# BFD Level Input Setup



## Guest (Feb 7, 2008)

"On one of my pre/pros I had my sub level set to zero initially. After I connected my BFD I raised the sub output level to +3. This allowed the yellow LED and occasionally the red LED to blink during the loudest scenes of movies."

This was taken from the BFD setup guide. I understand the logic, but do not understand setting the SW to +3, because then you have less room to adjust your reciever bass if you want to... 

Why not just set the SW to 0 on the AVR, then sub vol to match your mains. Then you have teh full 10 adjustment to play with on your AVR...


----------



## Wayne A. Pflughaupt (Apr 13, 2006)

The information in the Guide on level setting is wrong. When the Guide was written it was commonly accepted in home audio circles that the BFD’s levels must be kept as high as possible. However, this information was floated by people with little practical knowledge of or experience with professional audio gear. The truth is, the keep-the-levels maxed out theory is outdated. It was standard protocol in the days of 12- and 16-bit processors, but it’s is no longer relevant with modern 24-bit digital processors, which have substantially greater dynamic range and lower noise floors. And indeed the BFD manual does not state that levels must be kept as high as possible, only that you should not drive it into clipping (the red light).

You’ll often hear with digital processors, even modern 24-bit fare, that anything lower than the maximum input level means that you’re not using all of the digital bits available.

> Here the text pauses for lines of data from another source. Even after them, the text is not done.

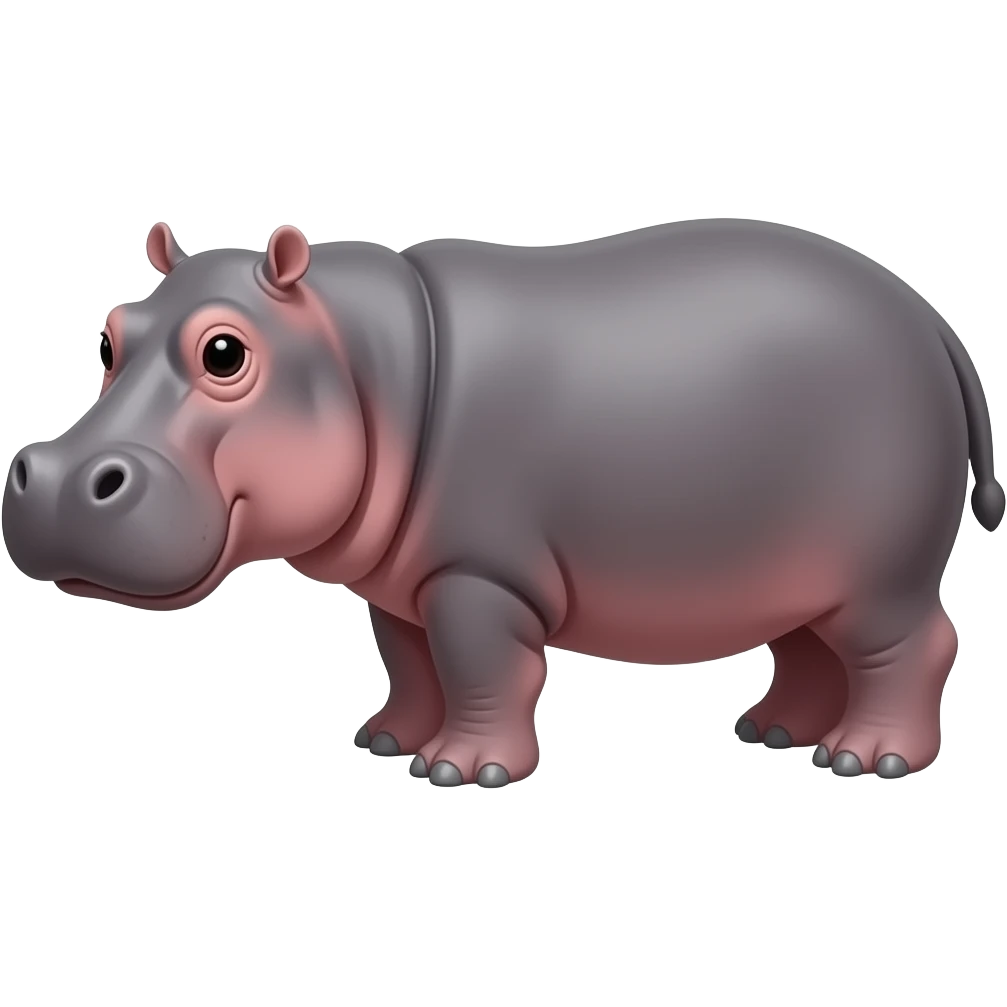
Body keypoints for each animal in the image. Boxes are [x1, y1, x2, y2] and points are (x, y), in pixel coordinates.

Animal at [2, 219, 1000, 787]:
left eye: (224, 352)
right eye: (110, 333)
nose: (49, 478)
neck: (363, 354)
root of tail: (933, 321)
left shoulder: (475, 575)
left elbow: (482, 667)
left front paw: (460, 771)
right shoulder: (400, 581)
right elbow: (411, 664)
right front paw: (386, 743)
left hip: (878, 573)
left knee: (913, 642)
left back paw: (865, 760)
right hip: (796, 564)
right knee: (806, 644)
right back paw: (771, 732)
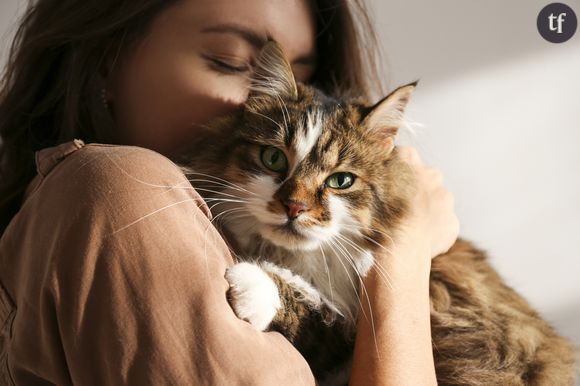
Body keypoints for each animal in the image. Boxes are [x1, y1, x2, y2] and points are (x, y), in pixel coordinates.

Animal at [179, 43, 576, 386]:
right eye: (273, 158)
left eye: (341, 181)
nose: (295, 207)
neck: (302, 260)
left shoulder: (350, 331)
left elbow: (312, 310)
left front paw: (253, 284)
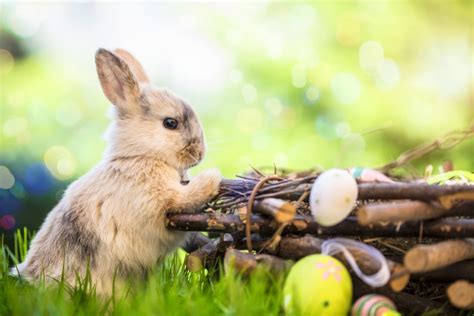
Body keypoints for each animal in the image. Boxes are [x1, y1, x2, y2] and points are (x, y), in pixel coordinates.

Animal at [13, 47, 221, 296]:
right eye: (171, 123)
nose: (200, 154)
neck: (140, 156)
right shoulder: (160, 201)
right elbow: (185, 198)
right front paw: (214, 177)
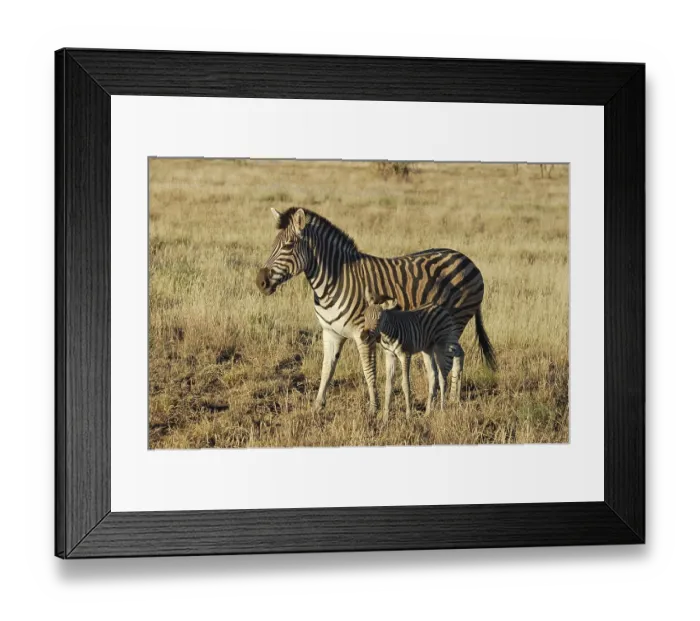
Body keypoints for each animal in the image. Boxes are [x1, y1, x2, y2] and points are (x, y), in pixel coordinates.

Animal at [360, 290, 463, 421]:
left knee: (442, 376)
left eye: (379, 318)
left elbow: (405, 384)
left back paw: (442, 409)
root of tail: (438, 306)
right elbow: (388, 385)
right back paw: (428, 412)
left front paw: (408, 415)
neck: (388, 334)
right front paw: (385, 417)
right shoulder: (390, 355)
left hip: (442, 345)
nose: (363, 337)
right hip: (427, 348)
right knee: (433, 374)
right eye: (364, 316)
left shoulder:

However, it’s generally accepted in the professional recording field that once you’re above 16 bits, optimizing signal levels is no longer an issue. This is because a 16-bit waveform, which has 65,536 amplitude or quantization “steps,” is considered the threshold of what is acceptable for hi-fi sound, because at that rate the human ear can no longer detect quantization errors at low levels. However, a 24-bit waveform has over *250 times* more amplitude “steps” - 16,777,216. It should be obvious that a 24-bit waveform, even with a fairly low signal level, will deliver dynamic range figures and low-signal quantization well in excess of 16-bit, which delivers a noise floor of ~96 dB. 

Others here have their own thoughts on this; maybe they’ll chime in. Mine is that as long as you have a reasonably healthy signal on the BFD's meters you’re fine. If you want to go the maximum level route, top it out at the –10 dB mark. That leaves you some headroom, because they always seem to be coming out with something “bigger and badder” in the bass department.

Regards,
Wayne


----------



## brucek (Apr 11, 2006)

> do not understand setting the SW to +3, because then you have less room to adjust your reciever bass if you want to...


The adjustment is there to use for this exact situation. Once it's set for your equipment, you'll not likely need too much further trim.



> Why not just set the SW to 0 on the AVR, then sub vol to match your mains.


Because you'll not be taking advantage of as many bits as possible in the BFD. 

As you decrease the input signal, the noise will rise exponentially. Once the LSB and other low order bits are gone as a result of the low input voltage the A/D is no longer a 24 bit device, but a lower bit device, producing higher noise figures. Digital electronics may have gotten better, but the math has not changed....

brucek


----------